# White space in tex file vs. white space in output

Googling around has not produced an answer to this, possibly because of the complexity of the question doesn't lend itself to easy googling. What I want to be able to do is control how white space appears in the output document. In the tex document, I might have two paragraphs as

Text in paragraph one.
Text in paragraph two.

And in the output they appear as two separate paragraphs, which is good. But in the tex document, it looks very jumbled and hard to read. However, if I attempt to make it a bit easier to read by doing

Text in paragraph one.

Text in paragraph two.

suddenly latex thinks I want extra space between the paragraphs and the output document has extra, unnecessary space. Is there a way I can include this extra space in the tex document for clarity and organization and not have it appear in the output? It gets really ugly when I have stuff that looks like

\documentclass[12pt, letterpaper]{letter}

\begin{document}

Paragraph one.
$$equation one$$
$$equation two$$
Paragraph two.

\end{document}

and I would much rather see

\documentclass[12pt, letterpaper]{letter}

\begin{document}

Paragraph one.

$$equation one$$

$$equation two$$

Paragraph two.

\end{document}
• Welcome to TeX.SX! Please help us to help you and add a minimal working example (MWE) that illustrates your problem. It will be much easier for us to reproduce your situation and find out what the issue is when we see compilable code, starting with \documentclass{...} and ending with \end{document}. – user31729 Apr 26 '14 at 17:23
• Empty line means New paragraph. Don't leave blank lines before nor after equation. If you want, start it with % to better format. – Sigur Apr 26 '14 at 17:25
• The issue is that I don't want blank lines to create new paragraphs. Without blank lines the tex looks muddled and hard to read. I suppose I could put blank lines with nothing but a comment symbol. That doesn't do exactly what I wanted, but it does help make it a bit clearer. – whiteknight Apr 26 '14 at 17:29
• blank lines are changed into \par in the very core of tex, that behaviour is not at the macro layer or in any user configurable part. the only way to stop it is to change the catcode of the end of line character (which will break most things) – David Carlisle Apr 26 '14 at 17:37
• I don't understand your initial example with two lines. With no blank line they will be set as part of the same paragraph yet you seem to indicate the second line is paragraph 2? – David Carlisle Apr 26 '14 at 17:38

A blank line in TeX is not white space that may be used to pretty print the source: it is an instruction equivalent to \par that ends the current paragraph.
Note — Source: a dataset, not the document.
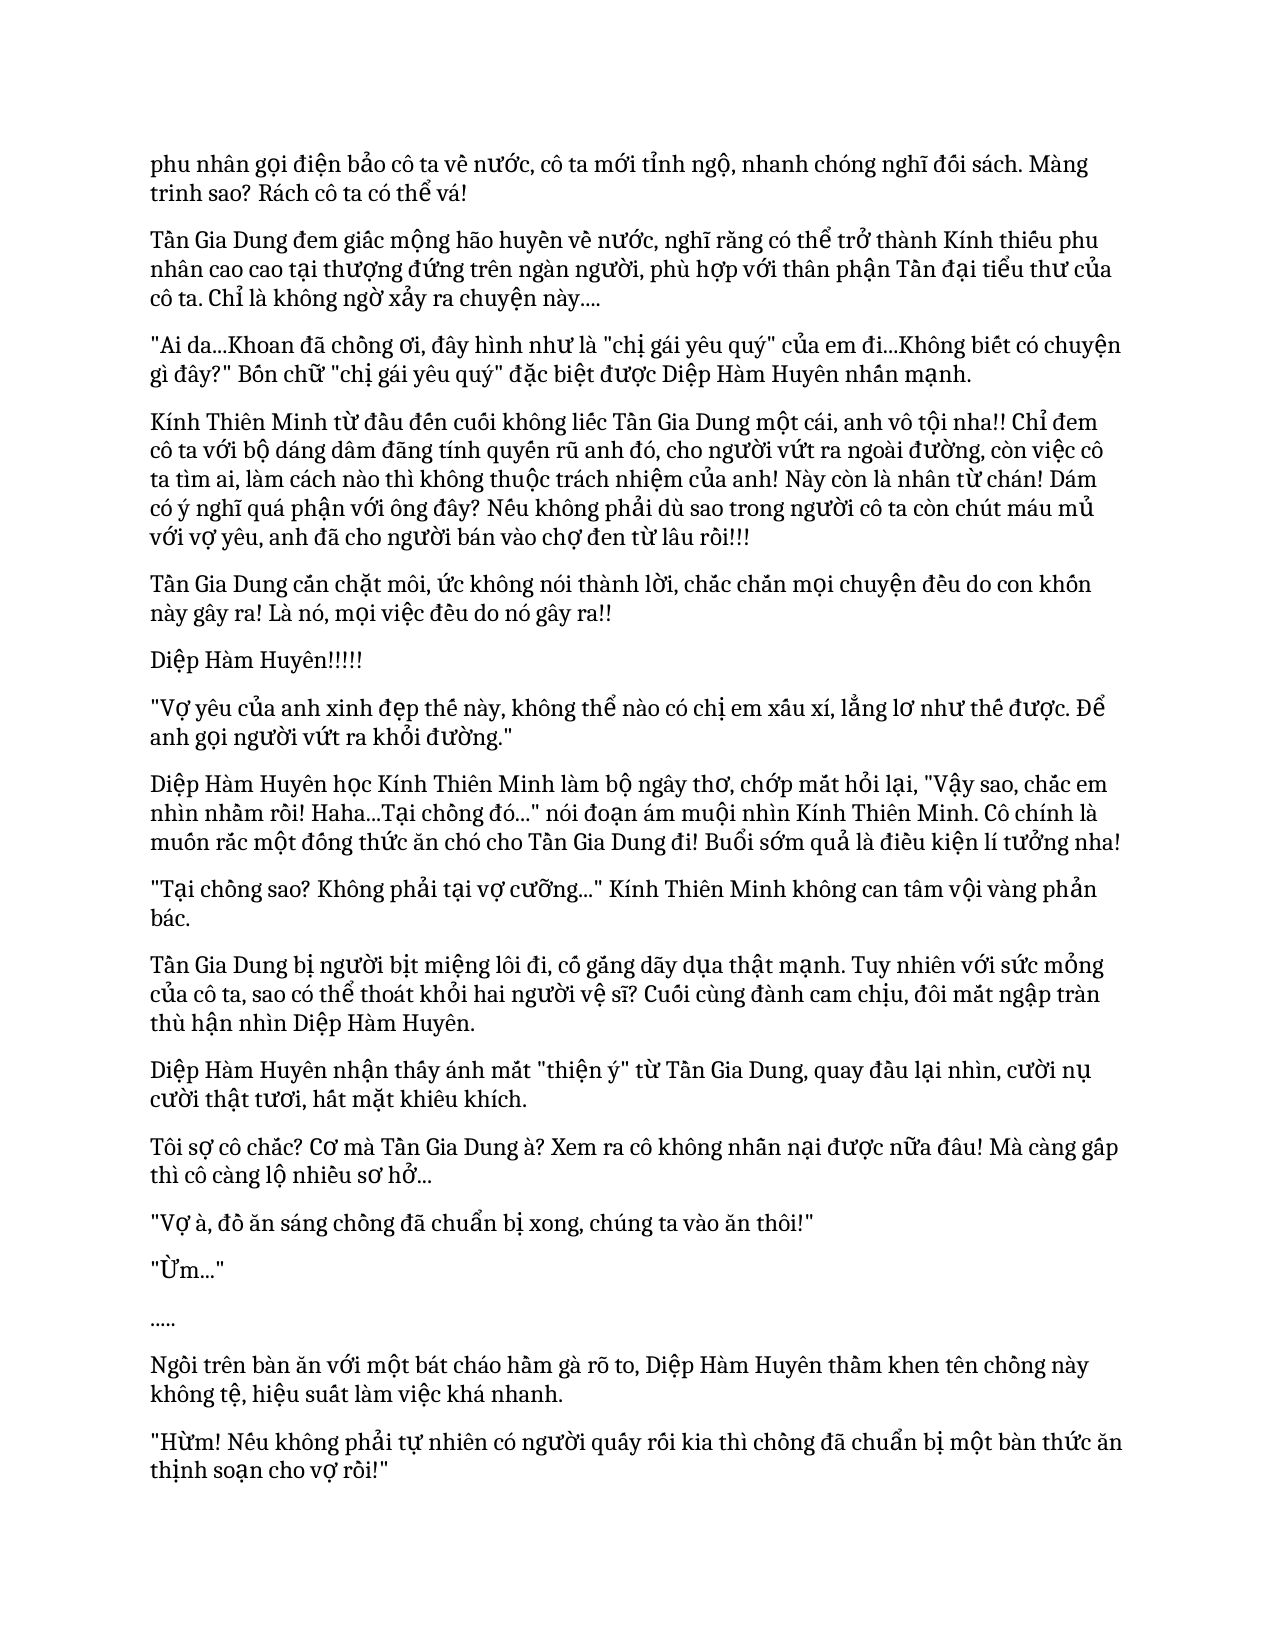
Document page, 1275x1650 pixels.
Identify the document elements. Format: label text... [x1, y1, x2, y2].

text Diệp Hàm Huyên!!!!! [150, 646, 1125, 675]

It's possible not to like that syntax but it is just the way TeX is, similar to (but in fact more primitive than) using {} for arguments or \ to introduce a command name.

If I take your example but use article rather than letter as it makes paragraph breaks more obvious (as they are indented) then you see in

\documentclass[12pt, letterpaper]{article}

\begin{document}

Paragraph one.
$$equation one$$
$$equation two$$
Paragraph two.

\end{document}

Your Paragraph two. is not the start of a second paragraph, it is a continuation of the first, which is why it is flush left rather than being indented.

If you want to start a paragraph after the equation then you require a blank line:

\documentclass[12pt, letterpaper]{article}

\begin{document}

Paragraph one.
$$equation one$$
$$equation two$$

Paragraph two.

\end{document}

Conversely a blank line before an equation is just an error and it makes an entirely spurious "white" line before the equation.

\documentclass[12pt, letterpaper]{article}

\begin{document}

Paragraph one.

$$equation one$$
$$equation two$$
Paragraph two.

\end{document}

Note the extra white space after Paragraph one here is not vertical space (and does not stretch, and is not discarded at a page break) it is a spurious extra paragraph with just a line consisting of indentation box and parfillskip glue, and no text.

Two strategies spring to mind: firstly it might help to make greater use of indentation to help make your tex file more readable, and secondly consider staying your empty lines with a percent sign to comment them out. That should still provide the helpful spacing but LaTeX won't interpret them as paragraph breaks.